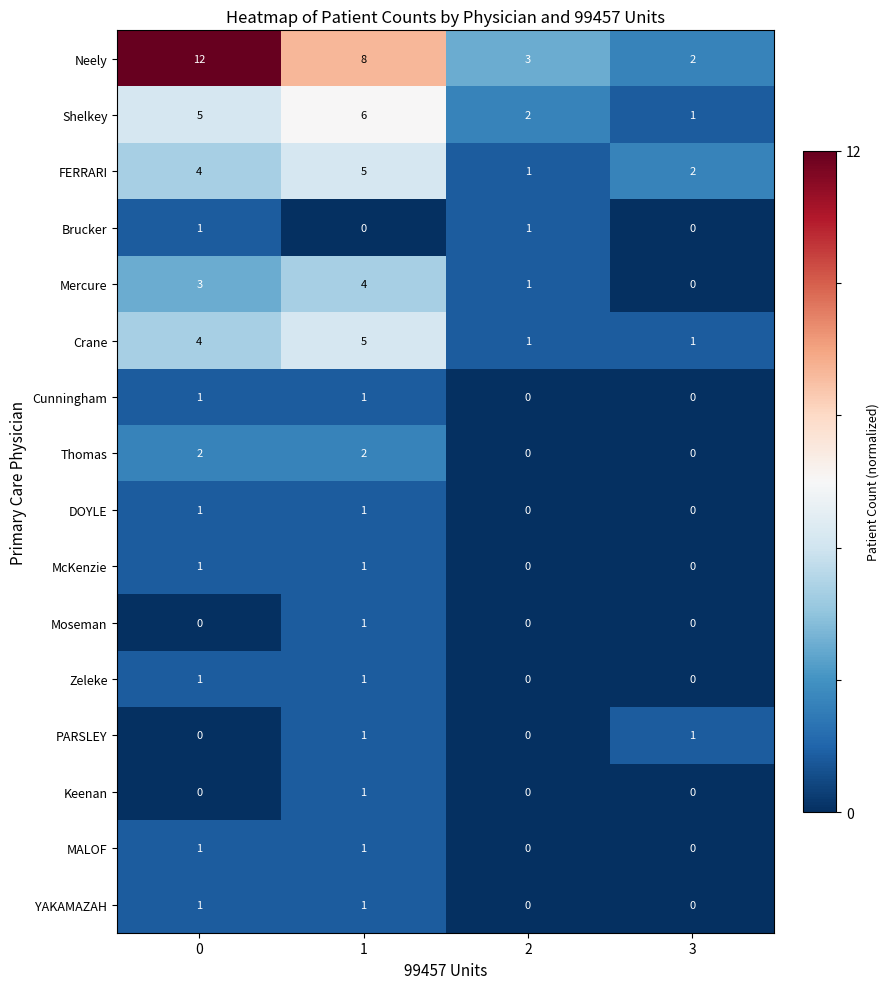

Which series has the largest total across all categories?

Neely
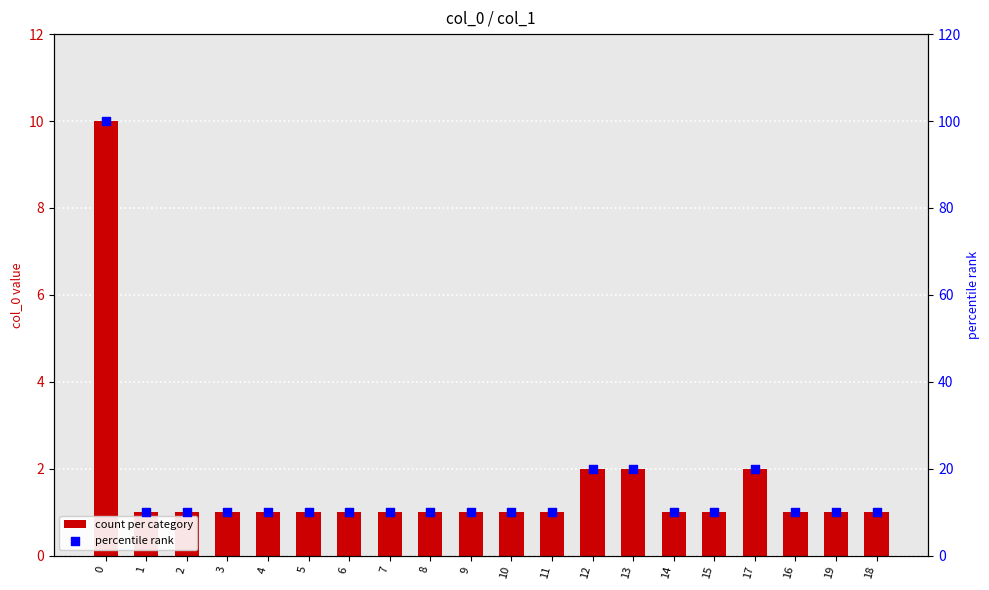

What is the total value across all series at 17?

22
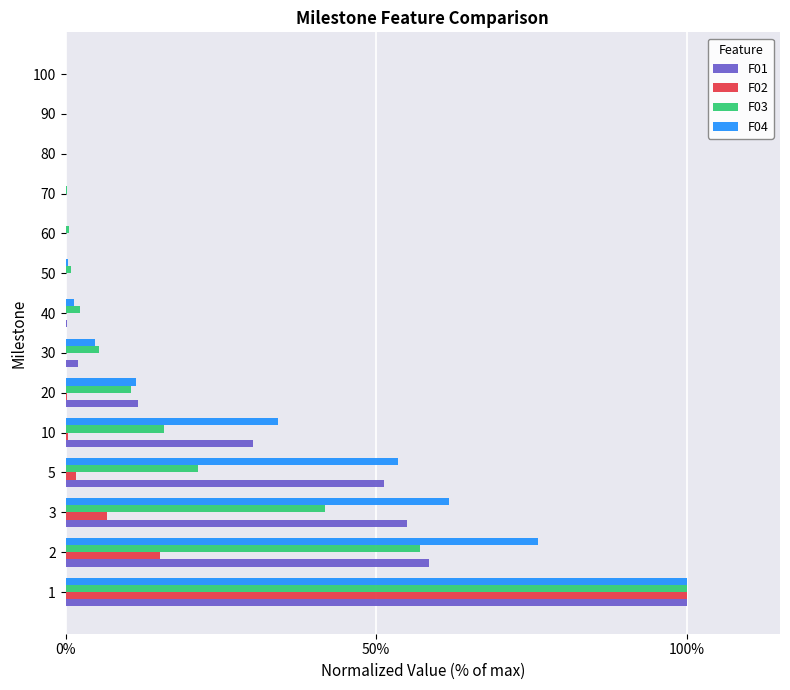

Does the chart contain any negative values?

No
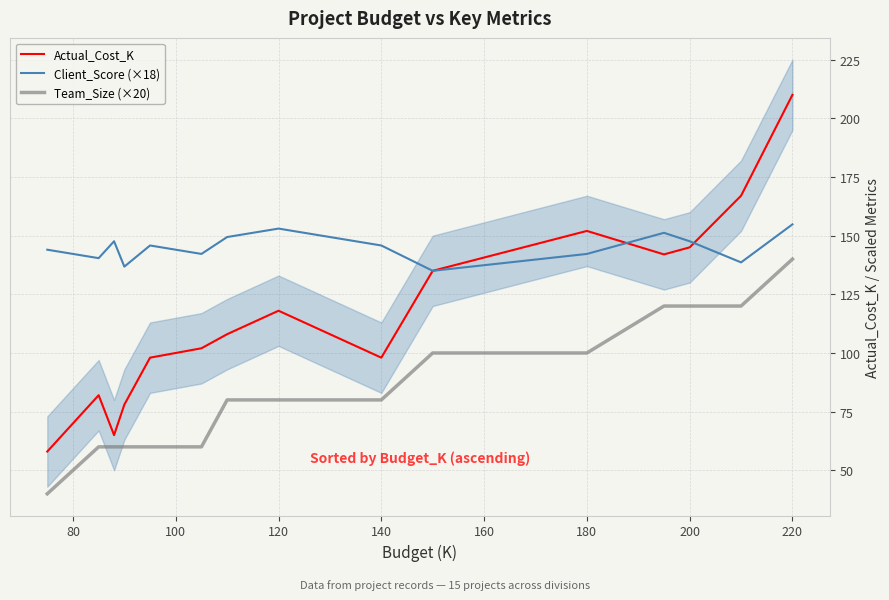

What is the difference between the second highest and minimum values in the Actual_Cost_K series?

109.0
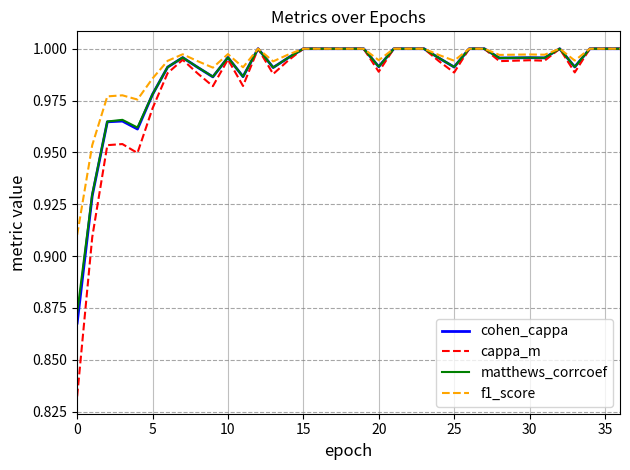

Which series has the largest range (max minus min)?

cappa_m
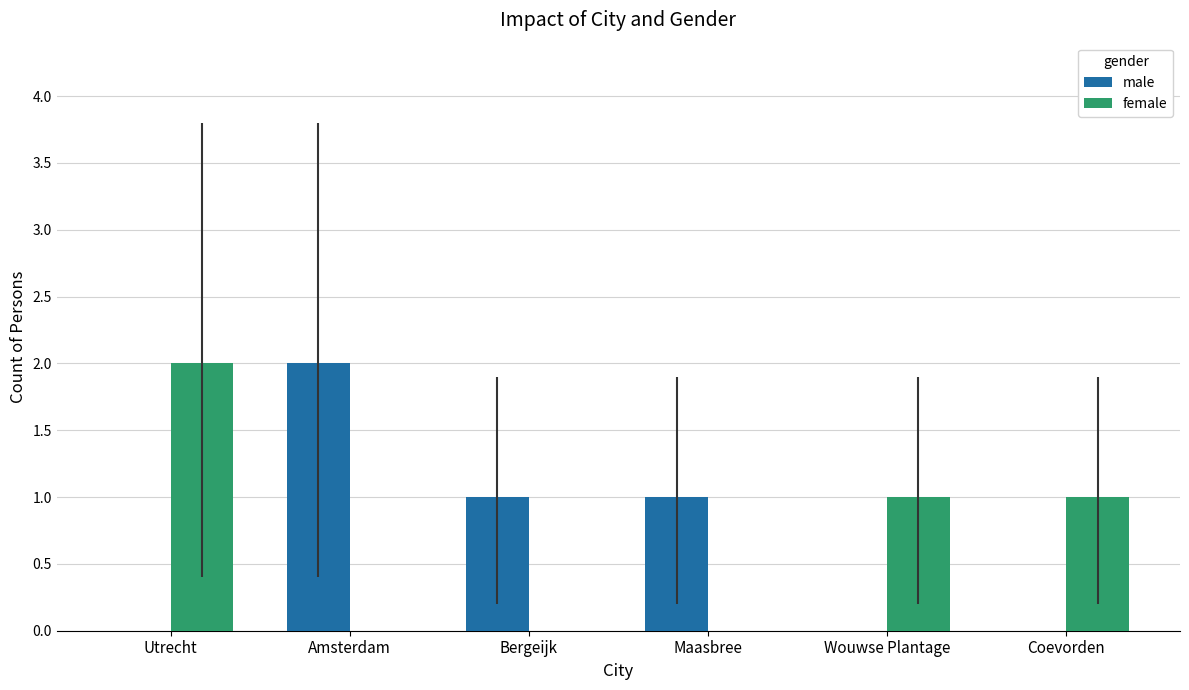

Which category has the highest value in the male series?

Amsterdam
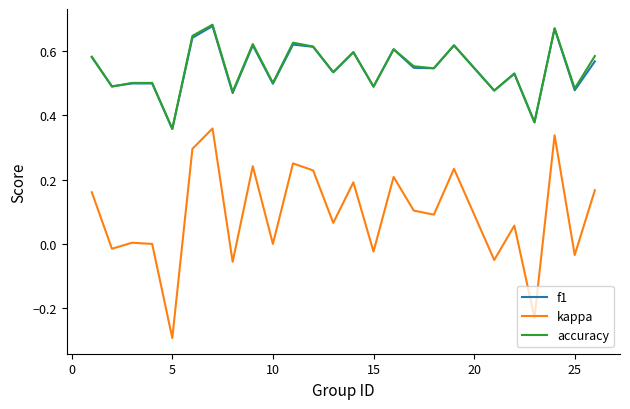

Which series has the largest range (max minus min)?

kappa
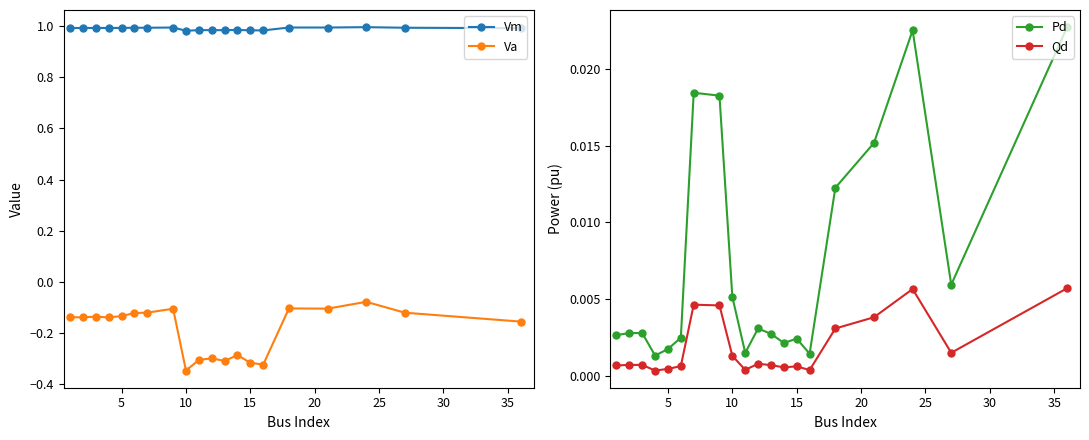

What is the sum of all Pd values?

0.1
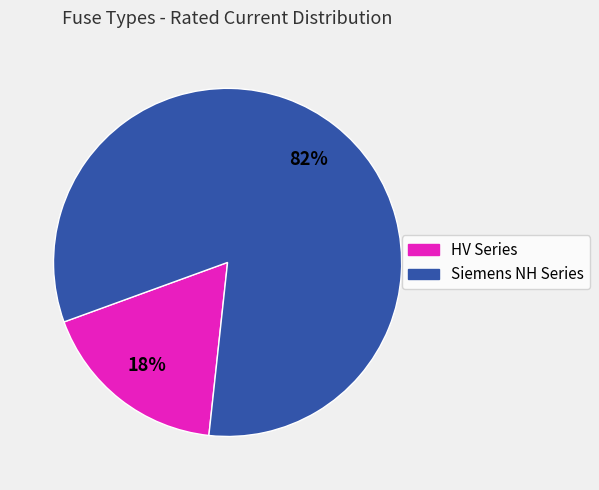

To the nearest percent, what is the average slice percentage?

50%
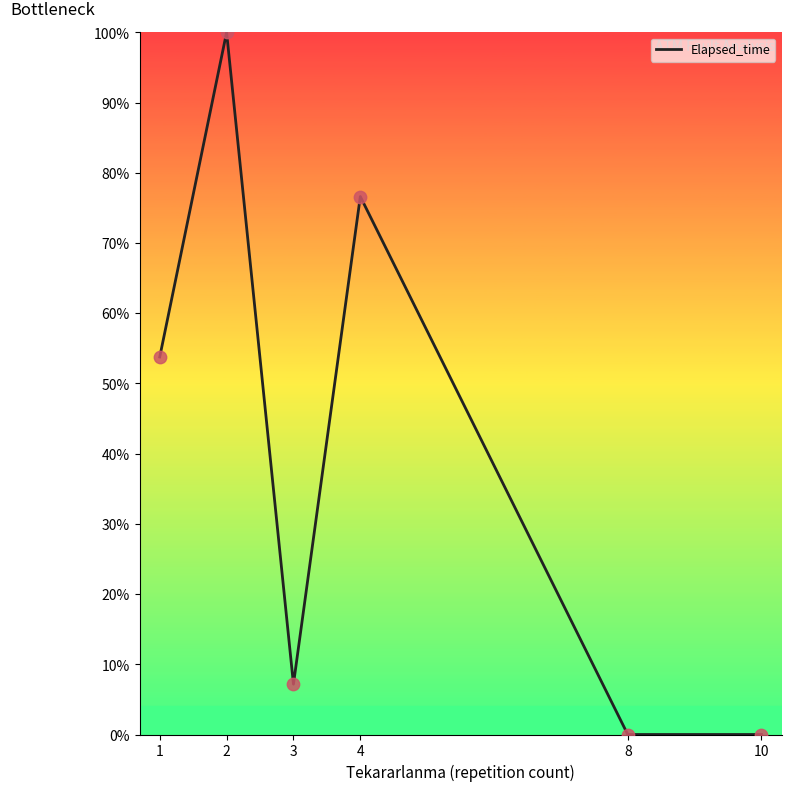

Between 10 and 1, which is larger?

1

════

# EXERCISE OBJECTIVE
Please transcribe the text of every record above word for word, leaving the pictures out of your answer.

# TASK ANSWER
Which series has the largest total across all categories?

Neely

What is the total value across all series at 17?

22

Does the chart contain any negative values?

No

What is the difference between the second highest and minimum values in the Actual_Cost_K series?

109.0

Which series has the largest range (max minus min)?

cappa_m

Which category has the highest value in the male series?

Amsterdam

Which series has the largest range (max minus min)?

kappa

What is the sum of all Pd values?

0.1

To the nearest percent, what is the average slice percentage?

50%

Between 10 and 1, which is larger?

1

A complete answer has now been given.